“The girl with the golden hands” in the cinema: East-West drama – culture

The GDR chocolates from back then are finally being produced again, now, ten years after reunification. Teacher Gudrun Pfaff happily bites into the piece’s familiar past. “Wonderfully musty, just like before!” On her 60th birthday, she wants to share this childhood memory with her daughter Lara, who came back to the village from Berlin especially for the big party. However, Lara only looks at stepfather Werner with tortured helplessness: “I don’t like marzipan at all.”

As much as they are happy to see each other again, there is a problem between mother and daughter, and both revert to old roles. Gudrun is a control freak and wants to improve Lara’s birthday speech as if it were a school essay. Lara moved to the big city at an early age to break away from her supermother, because she continues to hide who her biological father is. Told patiently and carefully the actress Katharina Marie Schubert in her directorial debut “The Girl with the Golden Hands” about this ramified conflict, which causes deep-seated insults and a feeling of insecurity to circle around each other. In doing so, she oscillates with the movements of these identity negotiations between family constellations, overarching generational issues and the dilemma between East and West Germany, which is even more present in the country than in the city.

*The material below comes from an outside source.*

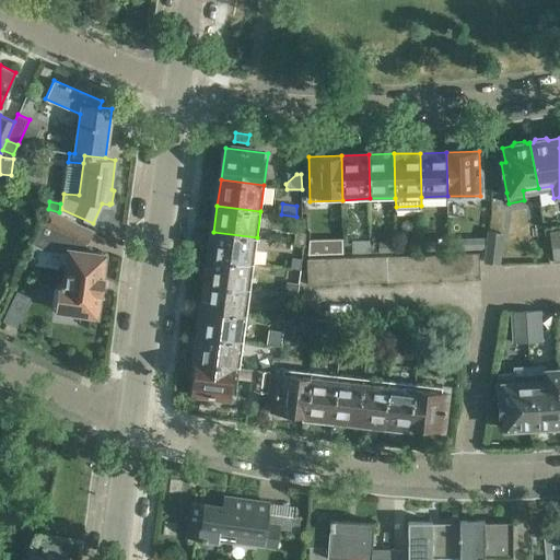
[(63,252),(69,253),(65,281),(62,281),(61,283),(60,283),(57,310),(96,315),(100,293),(103,294),(105,277),(102,277),(105,255),(80,251),(91,229),(48,209),(35,238),(63,252)]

The mother has nothing but ridicule for her daughter’s life in reunified Berlin

Here in the provinces, the clocks have literally got stuck between the GDR past and the promises of reunification. Muff hangs on both sides, just the familiarity is gone. City dwellers are greeted with a sneer. Lara is now one of them, also for her mother. That’s why she keeps mocking her daughter for her cloakroom job at the Berlin Opera. The big career looks different for her. The fact that Lara made a name for herself as a writer passed her by. Again and again Lara looks longingly at her lovingly wrapped package – her first novel, just published, it should be a surprise. “I’ll take my time with the presents later,” says Gudrun, but peace never comes here.

She celebrates her birthday in the children’s home where she grew up, which is in need of renovation. However, the entire circle of friends has hidden from her that the mayor wants to sell the building to an investor. This nostalgic retreat is soon to be given a luxury makeover to boost the economy. That would also be a relief for the son of her friend Kathi, because he would finally have work again. Gudrun had just cobbled together small orders to help him. Now that it’s about her childhood memories, the support is over. She alienates friends and family at her party and flees. A bicycle accident forces her to pause for a moment and ultimately acts as a magnifying glass for all the emotions hidden behind her stubborn pragmatism. Corinna Harfouch wrestles with this rough and unwarm character nevertheless a brittle goodness that Birte Schnöink’s Lara works through with nervous perseverance.

That makes Gudrun accessible in all its awkwardness. For her, the constant upheaval has become a constant: born shortly before the outbreak of the Second World War, raised in a children’s home in the GDR, she is now to grow old in reunified Germany, where voices of concern and information about the turn of the millennium are bubbling over the radio. The Millenium Bug could threaten all computers and throw the world into chaos. Meanwhile, Gudrun shrugs his shoulders and unpacks a C25, the big seller on the mobile phone market.

GDR chocolates, dual-band cell phones and Y2K, Schubert combines recognizable moments from East and West with a benevolently smiling lightness. All of these topics always resonate with the Pfaff family, but do not always push to the surface. In her screenplay, Schubert formally tames these perspectives, which are above all emotionally intertwined, in three chapters. Otherwise, she lets the storylines develop freely, sometimes even resting, and in this informal rhythm strikes a tone that is completely free of clichés, because it is organic and human. It is precisely this simultaneity of feelings, sensitivities and everyday things that makes this mother-daughter duo so real beyond all the dramas of coming to terms with the past decades and comedies from the past. Schubert is looking for a benevolent cooperation on all levels, for which you don’t have to understand or even straighten everything out. It is often enough to give him the sincere feeling of being seen and taken seriously.

The girl with the golden hands, Germany 2021 – Written and directed by Katharina Marie Schubert. Camera: Barbu Bălăşoiu. With: With Corinna Harfouch, Birte Schnöink, Peter René Lüdicke, Jörg Schüttauf. Wild Bunch, 107 minutes. Theatrical release: February 17, 2021.